BI: BI-Rate turun jadi 4,75 persen dorong pertumbuhan ekonomi
Bank Indonesia (BI) menyampaikan, keputusan untuk menurunkan suku bunga acuan (BI-Rate) sebesar 25 basis poin (bps) menjadi 4,75 persen sejalan dengan upaya bersama untuk mendorong pertumbuhan ekonomi.

Sumber foto: Antara/elshinta.com.
Sumber foto: Antara/elshinta.com.
Bank Indonesia (BI) menyampaikan, keputusan untuk menurunkan suku bunga acuan (BI-Rate) sebesar 25 basis poin (bps) menjadi 4,75 persen sejalan dengan upaya bersama untuk mendorong pertumbuhan ekonomi.
Namun, langkah ini juga disertai upaya menjaga tetap rendah inflasi 2025 dan 2026 dalam sasaran 2,5±1 persen, serta stabilitas nilai tukar rupiah agar sesuai dengan fundamentalnya.
“Ke depan, Bank Indonesia akan terus mencermati prospek pertumbuhan ekonomi dan inflasi dalam memanfaatkan ruang penurunan suku bunga BI-Rate dengan mempertimbangkan stabilitas nilai tukar rupiah,” kata Gubernur BI Perry Warjiyo dalam konferensi pers Hasil Rapat Dewan Gubernur (RDG) BI September 2025 secara daring di Jakarta, Rabu.
Di samping BI-Rate, BI juga memutuskan untuk menurunkan suku bunga deposit facility sebesar 50 bps menjadi 3,75 persen dan suku bunga lending facility sebesar 25 bps menjadi 5,50 persen.

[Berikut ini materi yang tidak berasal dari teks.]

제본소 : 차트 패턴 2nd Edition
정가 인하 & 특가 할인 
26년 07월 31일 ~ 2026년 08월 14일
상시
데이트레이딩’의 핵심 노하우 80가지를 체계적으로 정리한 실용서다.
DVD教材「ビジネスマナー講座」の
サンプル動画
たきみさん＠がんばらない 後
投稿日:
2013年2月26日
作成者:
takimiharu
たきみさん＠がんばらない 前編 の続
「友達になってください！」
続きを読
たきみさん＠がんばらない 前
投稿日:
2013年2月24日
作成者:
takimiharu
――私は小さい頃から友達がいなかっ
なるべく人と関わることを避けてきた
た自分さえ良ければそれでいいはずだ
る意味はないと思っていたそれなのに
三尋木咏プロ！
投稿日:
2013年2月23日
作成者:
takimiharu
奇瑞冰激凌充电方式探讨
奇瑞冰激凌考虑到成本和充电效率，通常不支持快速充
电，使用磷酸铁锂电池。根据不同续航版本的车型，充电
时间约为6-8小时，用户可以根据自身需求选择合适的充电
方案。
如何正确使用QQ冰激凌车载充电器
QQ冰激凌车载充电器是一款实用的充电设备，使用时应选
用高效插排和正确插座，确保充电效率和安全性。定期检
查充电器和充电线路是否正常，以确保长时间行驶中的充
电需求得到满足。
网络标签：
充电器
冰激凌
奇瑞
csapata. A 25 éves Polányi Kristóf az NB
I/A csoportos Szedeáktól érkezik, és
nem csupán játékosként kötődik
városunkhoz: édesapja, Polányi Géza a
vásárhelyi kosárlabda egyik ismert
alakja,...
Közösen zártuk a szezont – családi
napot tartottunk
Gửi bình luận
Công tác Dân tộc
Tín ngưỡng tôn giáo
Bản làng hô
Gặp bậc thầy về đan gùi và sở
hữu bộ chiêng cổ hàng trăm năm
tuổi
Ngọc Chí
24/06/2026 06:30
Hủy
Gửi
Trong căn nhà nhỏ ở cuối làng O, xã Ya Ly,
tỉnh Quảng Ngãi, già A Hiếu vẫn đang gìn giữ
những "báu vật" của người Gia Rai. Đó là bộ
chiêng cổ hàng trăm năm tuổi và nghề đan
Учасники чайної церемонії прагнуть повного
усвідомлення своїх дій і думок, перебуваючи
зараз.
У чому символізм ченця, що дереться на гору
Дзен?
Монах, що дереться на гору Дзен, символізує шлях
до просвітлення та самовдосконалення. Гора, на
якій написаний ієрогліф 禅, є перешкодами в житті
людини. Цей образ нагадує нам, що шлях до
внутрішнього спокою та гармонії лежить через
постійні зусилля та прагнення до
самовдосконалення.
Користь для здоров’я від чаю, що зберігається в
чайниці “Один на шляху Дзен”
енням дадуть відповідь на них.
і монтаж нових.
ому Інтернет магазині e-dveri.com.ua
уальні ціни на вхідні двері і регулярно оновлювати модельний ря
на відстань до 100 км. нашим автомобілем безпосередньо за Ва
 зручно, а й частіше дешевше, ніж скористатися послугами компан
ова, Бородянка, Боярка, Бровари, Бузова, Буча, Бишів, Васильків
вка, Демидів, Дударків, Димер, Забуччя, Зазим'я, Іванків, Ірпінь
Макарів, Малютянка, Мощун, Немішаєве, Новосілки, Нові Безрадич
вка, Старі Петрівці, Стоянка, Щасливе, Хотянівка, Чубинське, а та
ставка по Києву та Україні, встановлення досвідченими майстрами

Perry menyampaikan, ekspansi likuiditas moneter dan kebijakan makroprudensial longgar juga terus diperkuat untuk menurunkan suku bunga, meningkatkan likuiditas, dan mendorong kredit/pembiayaan bagi pencapaian pertumbuhan ekonomi yang lebih tinggi.
Kebijakan sistem pembayaran tetap diarahkan untuk turut mendorong pertumbuhan ekonomi melalui perluasan akseptasi pembayaran digital, penguatan struktur industri sistem pembayaran, dan penguatan daya tahan infrastruktur sistem pembayaran.
Arah bauran kebijakan moneter, makroprudensial, dan sistem pembayaran untuk turut mendorong pertumbuhan ekonomi dengan tetap mempertahankan stabilitas tersebut didukung dengan berbagai langkah kebijakan.
Pertama, penguatan strategi operasi moneter pro-market guna makin memperkuat efektivitas transmisi penurunan suku bunga, meningkatkan likuiditas, dan mempercepat pendalaman pasar uang dan pasar valuta asing (valas).
Kedua, penguatan strategi stabilisasi nilai tukar rupiah yang sesuai dengan fundamental melalui intervensi baik melalui transaksi spot dan Domestic Non-Deliverable Forward (DNDF) di pasar domestik maupun transaksi Non-Deliverable Forward (NDF) di pasar luar negeri.
Strategi ini juga disertai dengan pembelian Surat Berharga Negara (SBN) di pasar sekunder untuk meningkatkan likuiditas dan menjaga stabilitas pasar keuangan.
Ketiga, penguatan publikasi asesmen transparansi Suku Bunga Dasar Kredit (SBDK) dengan pendalaman pada suku bunga kredit berdasarkan sektor prioritas yang menjadi cakupan Kebijakan Insentif Likuiditas Makroprudensial (KLM).
Keempat, peningkatan akseptasi digital melalui penguatan implementasi kerja sama QRIS Antarnegara dan QRIS Tanpa Pindai (TAP).
Terakhir atau kelima, penguatan dan perluasan kerja sama internasional di area kebanksentralan, termasuk dengan memperkuat konektivitas sistem pembayaran dan transaksi menggunakan mata uang lokal, serta memfasilitasi penyelenggaraan promosi investasi dan perdagangan di sektor prioritas bekerja sama dengan instansi terkait.
“Bank Indonesia juga terus memperkuat sinergi kebijakan dengan Pemerintah untuk menjaga stabilitas dan mendorong pertumbuhan ekonomi sejalan dengan program Astacita Pemerintah. Selain itu, Bank Indonesia terus mempererat sinergi kebijakan dengan Komite Stabilitas Sistem Keuangan (KSSK) untuk menjaga stabilitas sistem keuangan,” kata Perry.